2. (UNIFOR-CE)As gimnospermas apresentam grande quantidade de grãos de pólen e a sua polinização é realizada: a) Por morcegos b) Por aves c) Por insetos d) Pelo vento e) Pela água

3. (OSEC-SP)As gimnospermas são plantas que apresentam as características abaixo, exceto uma.
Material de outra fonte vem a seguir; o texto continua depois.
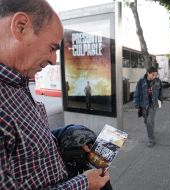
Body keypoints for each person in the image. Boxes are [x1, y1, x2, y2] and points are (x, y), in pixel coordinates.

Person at [0, 0, 109, 189]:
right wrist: (84, 183)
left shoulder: (17, 81)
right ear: (20, 27)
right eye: (52, 48)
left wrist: (65, 134)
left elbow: (24, 149)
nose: (53, 60)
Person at [134, 66, 163, 147]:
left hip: (153, 105)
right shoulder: (141, 82)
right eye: (153, 75)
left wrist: (160, 100)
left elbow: (160, 91)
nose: (154, 77)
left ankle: (151, 139)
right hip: (143, 105)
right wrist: (137, 105)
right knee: (147, 121)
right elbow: (137, 93)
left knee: (149, 121)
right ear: (148, 73)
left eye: (156, 75)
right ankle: (151, 130)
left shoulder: (158, 81)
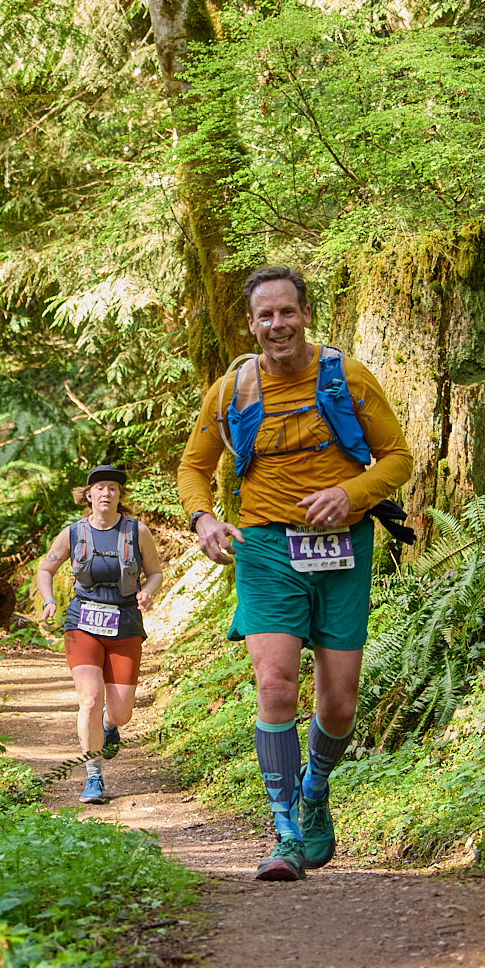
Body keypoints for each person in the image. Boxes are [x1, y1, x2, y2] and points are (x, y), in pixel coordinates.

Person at [177, 266, 413, 880]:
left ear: (306, 314)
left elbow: (398, 458)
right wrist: (203, 518)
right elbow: (194, 467)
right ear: (250, 324)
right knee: (276, 684)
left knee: (338, 703)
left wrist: (351, 493)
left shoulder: (348, 377)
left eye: (287, 312)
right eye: (266, 315)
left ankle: (315, 789)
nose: (277, 324)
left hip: (343, 547)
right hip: (265, 548)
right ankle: (284, 831)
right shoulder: (231, 390)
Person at [34, 466, 165, 805]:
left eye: (113, 488)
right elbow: (46, 569)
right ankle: (93, 776)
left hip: (125, 622)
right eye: (100, 488)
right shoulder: (73, 533)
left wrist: (148, 591)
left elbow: (155, 572)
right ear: (88, 495)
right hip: (82, 622)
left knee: (121, 714)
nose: (106, 493)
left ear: (120, 495)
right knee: (90, 700)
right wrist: (49, 601)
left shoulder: (137, 532)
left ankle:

Assinale – a: a) Vasos para a condução da seiva b) Flores para a reprodução sexuada c) Sementes para favorecer a disseminação d) Frutos para conter as sementes e) Raízes,caules e folhas verdadeiras

4. (FUVEST-SP)Na evolução das plantas, o aparecimento do tubo polínico trouxe a vantagem de: a) Eliminar a participação do gameta masculino na fertilização b) Facilitar a nutrição do embrião c) Assegurar a fertilização em meio aquático d) Tornar a fertilização independente da água e) Assegurar a sobrevivência do gameta feminino

5. (UNIFOR-CE)Em relação à evolução dos processos reprodutivos das plantas, as gimnospermas foram as primeiras a apresentar: a) Formação de um embrião b) Diferenciação morfológica entre gametas masculinos e femininos c) Produção de megásporos e micrósporos d) Independência da água para os processos reprodutivos e) Alternância de gerações gametofítica e esporofítica

6. (Unifor-CE) Como denominamos as plantas com flores rudimentares (estróbilos), sem ovários e cujo óvulo fecundado dá origem a uma semente nua? a) Pteridófitas d) Gimnospermas b) Dicotiledôneas e) Angiospermas c) Briófitas

Questão Discursiva 1. (Vunesp-SP) Um estrangeiro, em visita à região sul do Brasil, teve sua atenção voltada para uma planta nativa, de porte arbóreo, com folhas pungentes e perenes e flores reunidas em inflorescências denominadas estróbilos. Desta planta obteve um saboroso alimento, preparado a partir do cozimento em água fervente. a) Qual o nome popular desta planta e a que grupo pertence? b) O alimento obtido corresponde a que parte da planta?